Pr Antoine Magnan : La base du traitement repose sur l’utilisation, à la demande, d’un bronchodilatateur à longue durée d’action, qui permet un relâchement des muscles bronchiques, et la prise quotidienne de corticoïdes inhalés. Il existe désormais toute une panoplie de dispositifs combinant les deux, à prendre a minima matin et soir, ce qui garantit l’observance du traitement de fond. Mais le traitement de l’asthme ne se limite pas à cette association thérapeutique ; il existe beaucoup de nouvelles molécules que le médecin généraliste ne connait pas nécessairement, c’est pourquoi il doit savoir passer la main quand son patient ne répond pas ou mal au traitement standard, et l’adresser au pneumologue afin qu’il puisse en bénéficier. S’il y a une chose à retenir c’est qu’il n’est pas normal qu’un patient fasse une exacerbation, et qu’au-delà de deux, sa prise en charge doit être revue.

 

TLM : Et pour les personnes dont la maladie resterait mal contrôlée malgré une bonne observance thérapeutique et un traitement inhalé maximal ?

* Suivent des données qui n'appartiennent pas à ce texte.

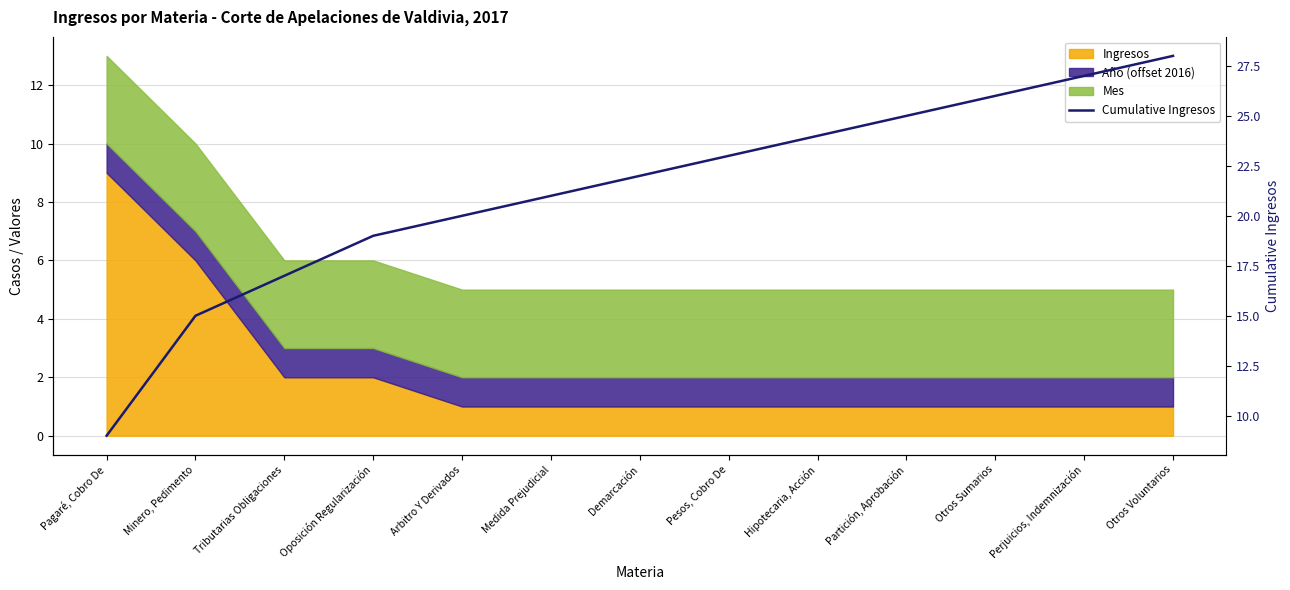

Where does the data first go above 22?

Pesos, Cobro De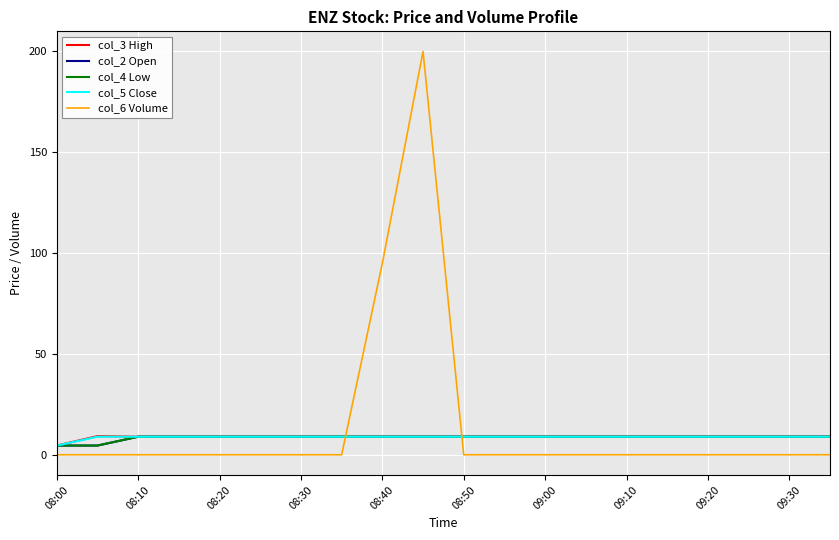

Does the chart display data point markers on the line(s)?

No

Pr Antoine Magnan : Ces personnes, qui souffrent d’un asthme que l’on qualifie de sévère, représentent environ 5% des patients. La prise en charge consistait jusqu’à il y a peu à compléter la corticothérapie inhalée par la prescription de corticoïdes à usage systémique. Les effets indésirables (prise de poids, fonte musculaire, hypertension artérielle, glaucome, cataracte, ostéoporose...) sont insupportables sur le long terme et, heureusement, d’autres solutions sont apparues : le pneumologue peut désormais, en fonction du profil de la maladie, proposer à son patient une une biothérapie et, plus rarement, une thermoplastie. Pour les patients non éligibles à ces traitements, des essais thérapeutiques sont en cours avec d’autres molécules.

 

TLM : Peut-on espérer parvenir un jour à guérir l’asthme ?

Pr Antoine Magnan : L’asthme est une pathologie multifactorielle, une sorte de conglomérat de maladies ayant chacune son propre mécanisme ; l’objectif actuel est d’arriver à proposer aux patients un traitement personnalisé capable de cibler les mécanismes responsables de leur asthme. Concernant la guérison de l’asthme, elle ne peut etre envisagée qu’au travers d’un traitement définitif de l’inflammation bronchique qui n’existe pas encore.